Rep. Blumenauer Advocates for a Vehicle Miles Traveled (VMT) Tax
Earlier today, Congressman Earl Blumenauer (D-OR) took to the House floor to give a speech about a new way to pay for transportation spending. Instead of the gas tax, he suggests we switch to the Vehicle Miles Traveled (VMT) tax, which – as the name suggests – taxes the amount of miles you drive rather than the amount of fuel you use. Why? Because of those environmentalist-favored fuel efficient cars (watch the video here):
“Our problem was created because for years Congress and the last two administrations have been unwilling to deal meaningfully with the large gap in funding for transportation created because we rely on an outmoded funding system based on the number of gallons of fuel consumed. With more efficient gas and diesel vehicles augmented by more hybrids, plug-in hybrids and electric cars, the transportation trust fund is locked into an inevitable downward spiral. Like the looming Social Security deficit, the longer we wait the worse it will get.
“Not this year, but over the next few years, we should temporarily increase and then replace the gas tax with a system that is based on the amount of road used. The new legislation should be laying the foundation for this transition, unfortunately it doesn’t.”
Curse fuel efficiency! Saving drivers money on gas…
Without the gas tax, how else are liberals going to easily pull tax revenue from the middle class? Liberals want that money, and taxing people for living their day-to-day lives is a surefire way to get revenue.
But is it right? The VMT doesn’t tax people based on their purchases, it literally taxes their actions as they go about their life. Doing so would likely decrease the amount that people drive, which would further decrease revenues. It would also increase the amount of information collected by tax collectors in the government.

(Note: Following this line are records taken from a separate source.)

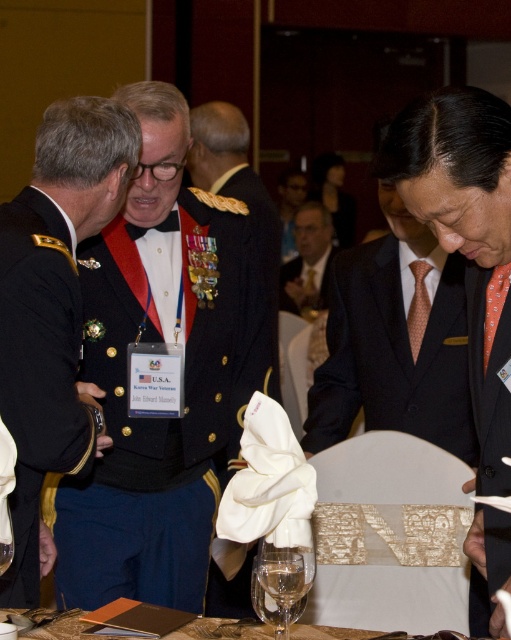
You are attending this formal event and notice two items of interest. The orange dotted tie at right and the translucent glass wine at center. Which of these items has a smaller width?

The orange dotted tie at right is thinner than the translucent glass wine at center, so the orange dotted tie at right has a smaller width.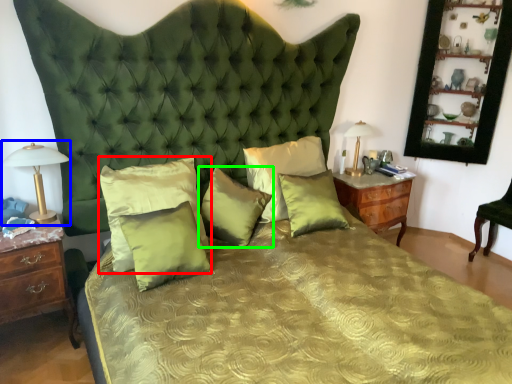
Question: Which object is the farthest from pillow (highlighted by a red box)? Choose among these: bedside lamp (highlighted by a blue box) or pillow (highlighted by a green box).

Choices:
 (A) bedside lamp
 (B) pillow

Answer: (A)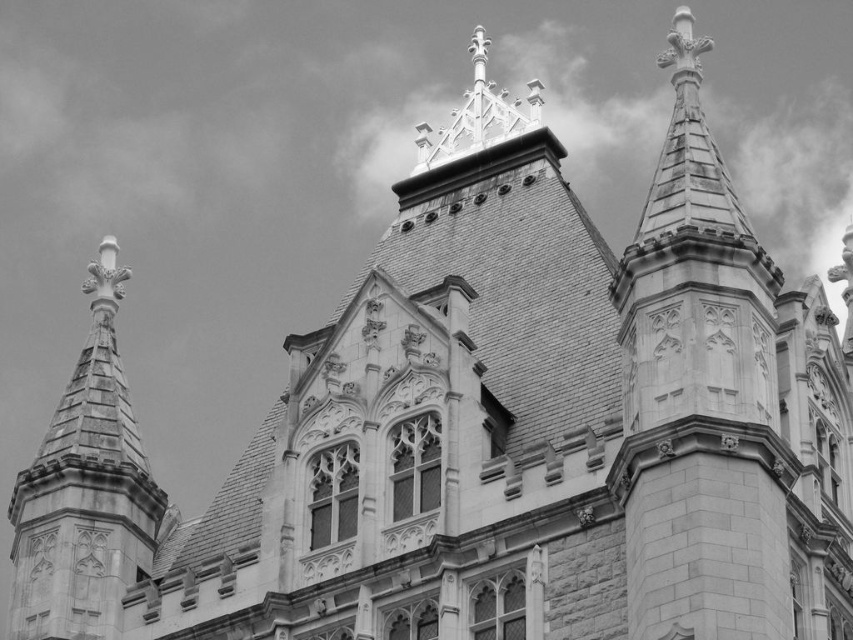
Question: Does white stone steeple at upper right appear over stone spire at left?

Choices:
 (A) no
 (B) yes

Answer: (B)

Question: Which point appears farthest from the camera in this image?

Choices:
 (A) (677, 609)
 (B) (77, 433)

Answer: (B)

Question: Which object is farther from the camera taking this photo?

Choices:
 (A) white stone steeple at upper right
 (B) stone spire at left

Answer: (B)

Question: Can you confirm if white stone steeple at upper right is positioned to the left of stone spire at left?

Choices:
 (A) yes
 (B) no

Answer: (B)

Question: Which point appears farthest from the camera in this image?

Choices:
 (A) (144, 548)
 (B) (743, 440)

Answer: (A)

Question: Is white stone steeple at upper right smaller than stone spire at left?

Choices:
 (A) no
 (B) yes

Answer: (B)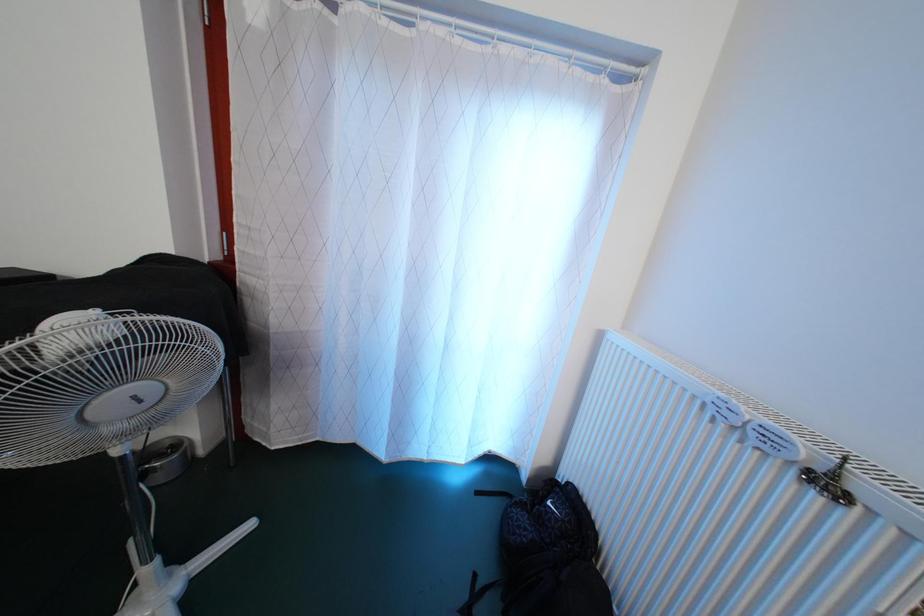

But Rep. Blumenauer didn’t just offer a big-government tax scheme, he also inadvertently became yet another Democrat to make the case for turning back transportation funds to the states:
“I’ll never forget a conversation with a very conservative Republican Mayor of Phoenix who told me that it was only when they got the citizens working together on a balanced transportation program of transit and roads that they’re able to get the resources and the momentum to go forward.”
Exactly. The government closer to the people is best prepared to deal with transportation issues. People and their local elected leaders need to be involved, not central planners in Washington.